On Monday, the Hindu published a story, based on Snowden's files, revealing that India was the fifth most “spied on” country in the world. Apparently, in March of 2013 alone, the agency intercepted some 13.5 billion “pieces of information” from Indian citizens.
Of that 13.5 billion, 6.3 billion pieces were Internet data; the remaining 6.2 billion were plucked from the country’s telephone network. The Hindu sourced the figures to documents pertaining to the agency’s Boundless Informant program, which tracks the amount of intelligence data collected by the NSA's various spying operations.

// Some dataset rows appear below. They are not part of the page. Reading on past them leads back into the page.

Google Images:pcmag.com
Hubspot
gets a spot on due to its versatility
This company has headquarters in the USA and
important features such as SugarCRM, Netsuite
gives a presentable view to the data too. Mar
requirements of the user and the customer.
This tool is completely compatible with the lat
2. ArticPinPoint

Former NSA Senior Executive Thomas Drake told the Daily Dot that the importance Boundless Informant was underappreciated by the media when it was revealed earlier this summer. According to Drake, the program offers insights into the extent and success of the agency’s spying around the world.
In a followup story on Tuesday, the Hindu offered some speculative calculus on the potential significance of the amount of phone data the NSA collects from India:
India has roughly 700 million mobile phones, of which less than 5 million have international long distance (ILD) connectivity. These numbers, after adding those called in the U.S., even over an entire year, still do not exceed a few million. Even if all repeated calls back and forth between Indian citizens, business and families were taken into consideration, it would still not exceed a few million call data records (CDRs).
According to the paper, that would seem to imply that much of the telephone data collected by the NSA comes from domestic traffic in India. If true, it would indicate that the agency is tapped into the country’s telecommunication network, either clandestinely or with the permission of India’s major telecom providers.
As the Hindu points out, if the NSA is in fact intercepting a massive amount of domestic calls in India, that would compromise the country’s national security, as those calls would no doubt include secret conversations between government officials.
“If we find that content and data has or is being accessed by any other nation, we will oppose it tooth and nail,” India’s Telecom and IT Minister Kapil Sibal told the Hindu. “We are not in the least ambivalent about that.”